By Daniel Trotta
(Reuters) – George Young is a Vietnam War veteran who sued the state of Hawaii three times on his own without a lawyer for the right to carry a handgun and lost each time.
Alan Beck is an independent lawyer who took on Young’s appeal for free.
Last month, the duo won a major victory for gun rights when an appeals court found Hawaii’s restrictive handgun law unconstitutional, a ruling that could lead to a landmark decision from the U.S. Supreme Court on the right to bear arms in public. And they did so without the help of the powerful National Rifle Association (NRA) gun lobby.
“I went around the state of Hawaii and contacted about 17 attorneys and all of them turned me down. They said I would only lose,” said Young, 68. “I want to see it through to the end, which is the U.S. Supreme Court.”
U.S gun-control advocates favor strict laws like Hawaii’s, blaming lax gun laws for excessive gun violence and deadly mass shootings in the United States. The NRA and other gun-rights advocates oppose laws that restrict the constitutional right to bear arms and want the high court to take up a new case, hoping it will expand gun rights outside the home.

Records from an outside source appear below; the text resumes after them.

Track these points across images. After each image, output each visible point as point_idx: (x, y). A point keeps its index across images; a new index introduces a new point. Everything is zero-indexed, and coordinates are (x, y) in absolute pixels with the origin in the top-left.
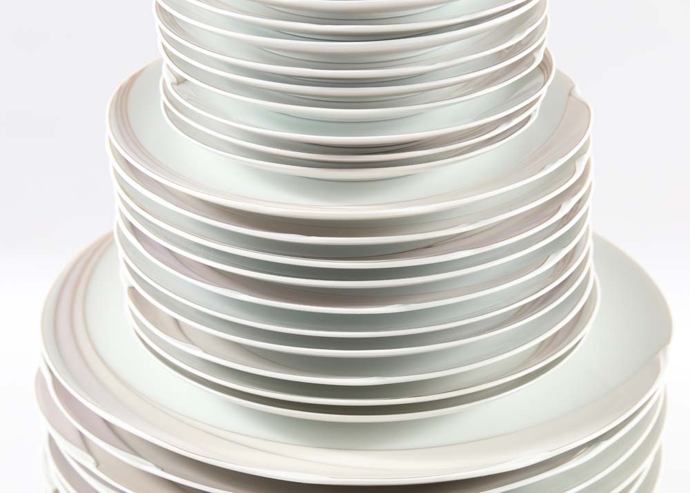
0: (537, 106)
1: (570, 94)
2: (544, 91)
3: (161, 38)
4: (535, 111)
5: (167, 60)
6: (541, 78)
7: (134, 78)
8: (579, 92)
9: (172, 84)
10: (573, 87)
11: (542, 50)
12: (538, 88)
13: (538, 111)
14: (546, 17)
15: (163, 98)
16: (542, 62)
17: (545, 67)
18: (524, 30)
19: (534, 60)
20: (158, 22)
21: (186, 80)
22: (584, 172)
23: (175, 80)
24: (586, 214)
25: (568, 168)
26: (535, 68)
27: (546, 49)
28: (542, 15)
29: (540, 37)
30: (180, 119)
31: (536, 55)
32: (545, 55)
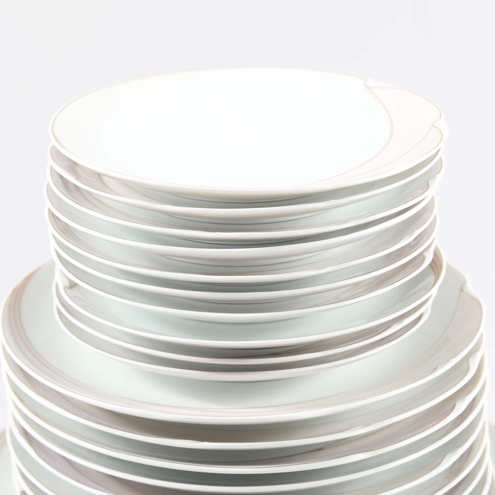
0: (429, 304)
1: (462, 290)
2: (434, 291)
3: (54, 245)
4: (427, 309)
5: (59, 266)
6: (431, 278)
8: (470, 287)
9: (65, 288)
10: (464, 283)
11: (432, 249)
12: (428, 288)
13: (430, 309)
14: (435, 217)
15: (56, 302)
16: (433, 260)
17: (436, 266)
18: (413, 232)
19: (424, 259)
20: (51, 230)
21: (76, 284)
22: (477, 370)
23: (68, 284)
25: (461, 368)
26: (426, 268)
27: (436, 248)
28: (430, 216)
29: (428, 238)
30: (71, 322)
31: (425, 254)
32: (435, 253)
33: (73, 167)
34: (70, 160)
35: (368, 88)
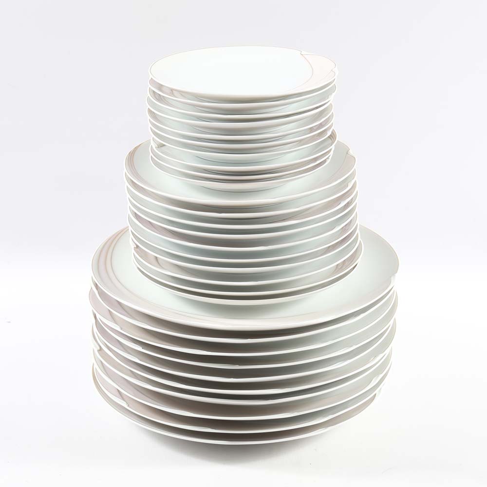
1: (347, 153)
2: (333, 147)
5: (152, 135)
6: (330, 142)
7: (136, 148)
8: (351, 152)
10: (349, 150)
11: (331, 130)
15: (151, 154)
16: (330, 135)
17: (332, 137)
19: (327, 133)
21: (164, 145)
24: (355, 206)
27: (333, 129)
28: (330, 112)
31: (328, 131)
32: (332, 132)
33: (160, 87)
34: (158, 83)
35: (302, 55)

The Supreme Court has not taken on a major gun-rights case since a pair of cases in 2008 and 2010 in which the court established that the U.S. Constitution’s Second Amendment protects an individual’s right to keep a gun at home.

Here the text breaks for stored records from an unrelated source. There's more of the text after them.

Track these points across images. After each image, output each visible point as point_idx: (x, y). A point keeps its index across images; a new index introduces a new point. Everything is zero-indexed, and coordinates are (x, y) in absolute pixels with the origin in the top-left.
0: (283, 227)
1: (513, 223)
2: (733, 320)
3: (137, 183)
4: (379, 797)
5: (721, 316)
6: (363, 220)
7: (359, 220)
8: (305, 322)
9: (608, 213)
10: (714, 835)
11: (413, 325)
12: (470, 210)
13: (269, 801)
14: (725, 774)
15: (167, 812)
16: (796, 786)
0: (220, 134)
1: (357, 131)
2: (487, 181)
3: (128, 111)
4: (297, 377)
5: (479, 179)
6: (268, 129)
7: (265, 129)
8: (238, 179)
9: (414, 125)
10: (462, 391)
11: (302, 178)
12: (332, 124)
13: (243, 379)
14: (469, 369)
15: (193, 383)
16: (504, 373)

Hawaii allows only people who work in security or who can demonstrate to law enforcement officials that they have an “exceptional case” to carry weapons, concealed or openly.
After he left the Army, Young carried a firearm for 17 years as an airport security guard but lost that right after he retired. He failed to convince the County of Hawaii’s police chief he deserved a permit, so he sued, saying his constitutional right to bear arms was violated.
He filed suits in 2008, 2010 and 2012 to challenge the denials, losing each time.
Lacking the means to hire a lawyer for an appeal, Young would normally have had to depend on a star litigator financed by the NRA or a major law firm to take the case pro bono, or free of cost.
Instead Young paired up with Beck, a solo practitioner who learned of Young’s story and offered to represent him for free.
Beck said he has limited means of his own and that his father has offered to lend him money if needed to keep the case going.
“This covers my pro bono hours for my career. It’s worth it. Sometimes you have to do the right thing,” Beck said.
NO NRA HELP
Based in California but with family ties in Hawaii, Beck said he took Young’s case because he disagreed with the ruling by the U.S. District Court and said Young was denied the leeway that should be afforded to a non-lawyer representing himself.
“I didn’t think he got a fair shake,” Beck said. “We got to know each other very well. I know his family now. I consider him a good friend as well as a client.”
The NRA turned down a request to help with the case, Beck said, declining to elaborate. The NRA was still involved in assisting another lawsuit challenging carry laws when Young filed his suit, which is why the association did not get involved, spokeswoman Amy Hunter said.
On July 24, Young scored his first victory. In a 2-1 ruling, a three-judge panel of the normally liberal 9th U.S. Circuit Court of Appeals found Young has a Second Amendment right to carry a firearm in public. The NRA applauded the ruling.
Hawaii has until Sept. 14 to ask the case to be reheard by the same panel or “en banc” by a larger number of judges.
The state has defended its law by citing the 2008 and 2010 Supreme Court cases, District of Colombia v. Heller and McDonald v. City of Chicago. While those rulings were taken as a victory by gun-rights advocates, proponents of gun control say the court also established limits to the Second Amendment.
“Heller was not intended to extend the protections found in the Second Amendment to any area outside the home,” Hawaii said in a 2013 filing in the case.
‘CIRCUIT SPLIT’Some U.S. appeals courts have upheld state laws that greatly restrict gun carry rights while others have struck them down, creating what is known as “circuit split.” The Supreme Court often hears cases in order to resolve such splits, but it requires four out of nine Supreme Court justices to agree to hear a case.
“As a practical matter, there is indeed a circuit split,” said Eugene Volokh, a UCLA law professor.
George Young and his late daughter Tim Young in Hilo, Hawaii, U.S., in May 2006. Picture was taken in May 2006. Courtesy George M. Young/Handout via REUTERS
Young, who is part native Hawaiian and part descendant of Japanese plantation workers, became passionate about the issue while teaching his late daughter Tim, who died in a car accident in 2004 at age 21, about the Constitution.
“She was my pet. Of my three children she was the one to follow me everywhere,” Young said.
One day, as they discussed the Constitution, Young was startled when she told him he could not carry a handgun in Hawaii, so he began his quest.
“I made the promise that they cannot take your Second Amendment away,” Young said. “So to prove it to her, that’s when I started.”